Piuttosto che forzare l'autistico a conformarsi al mondo del funzionamento tipico, bisognerebbe cercare di comprendere il suo modo di percepire il mondo, il flusso di stimoli, immagini, sensazioni, e osservare attentamente e favorire l'emergere di tutte le tendenze costruttive.

Spesso ciò non accade perché le istituzioni, ossia la scuola in primis, sono miopi.

Si preoccupano di che cosa fargli fare oggi, e così si inventano ora per ora qualche attività che quasi sempre l'autistico rifiuta o reinterpreta a modo suo.

Chi lavora con lui, convinto che fargli fare quella cosa programmata sia per il suo bene, insiste, e spesso l'autistico reagisce difendendo la sua libertà personale.

Come sanno bene molti familiari, gli autistici non si fanno scrupoli a menare chi viene visto da loro come oppositore.

Il fallimento costante di questo tipo di interventi genera grande frustrazione tra gli insegnanti e gli educatori che dovrebbero occuparsene, con tutto ciò che questo sentimento comporta.

Se invece si desse loro il tempo di dimostrare quanto ricchi e creativi possono essere, tutti resterebbero stupiti di fronte alla vitalità e all'inventiva di queste persone.

La valutazione degli interventi non può essere fatta a fine giornata, come un insegnante spesso fa per le sue attività canoniche.

Si provi a lasciare l'autistico libero di scegliere a che cosa dedicarsi per una settimana, accompagnandolo e fornendogli tutto il supporto necessario per realizzare ciò che ha in mente.

Si prenda nota di tutto ciò che fa e non fa - perché a volte riposano anche - di quando comincia e quando finisce un'attività, di quante volte la comunicazione parte dal soggetto stesso, soprattutto di quanto lucido e concentrato apparirà mentre prende materiale, lo organizza, chiede al normale di procurargli ciò che in qualche modo ha imparato a non prendere da solo, e si ascolti attentamente i suoni con cui esprime il suo piacere, la sua riflessione o anche la sua contrarietà mentre gioca, costruisce, assembla, trasforma, crea, illustra, colora, sporca, distrugge, e pensa.

Alla fine della settimana, si provi a calcolare quanti di questi eventi sono accaduti senza che la persona con funzionamento tipico abbia dovuto preparargli nulla.

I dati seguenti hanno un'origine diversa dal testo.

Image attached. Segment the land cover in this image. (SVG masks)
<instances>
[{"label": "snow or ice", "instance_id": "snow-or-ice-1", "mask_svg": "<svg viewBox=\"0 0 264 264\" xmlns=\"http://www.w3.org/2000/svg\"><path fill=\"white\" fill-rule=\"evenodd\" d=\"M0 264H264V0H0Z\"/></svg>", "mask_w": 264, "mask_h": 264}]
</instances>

Si provi a calcolare anche quanta soddisfazione, quanta serenità, quanta piacevolezza si è respirata in quella settimana, per l'autistico e per chi ci ha lavorato accanto.

La miopia delle istituzioni, oltre che sintomo di inadeguatezza professionale, è anche segno di irrazionalità.

Perché l'autistico domani sarà ancora autistico.

Non è l'influenza che prima o poi guarisce.

Perché approcciare l'autismo come qualcosa da curare?

E curare che cosa, poi?

Qual è il nostro trattamento?

Portarlo a somigliare alla persona con funzionamento tipico e adattarsi al mondo a lui estraneo?

Un discorso che eticamente riecheggia le stesse problematiche dell'integrazione etnica, quando qualcuno si chiede se un immigrato dovrebbe adattarsi alle nostre regole e costumi o conservare le proprie usanze.

Ne avevo parlato già qui, ricorrendo al paragone con gli extraterrestri.

È più produttivo, per gli autistici e per noi, considerare l'autismo una malattia da curare o una diversità da rispettare?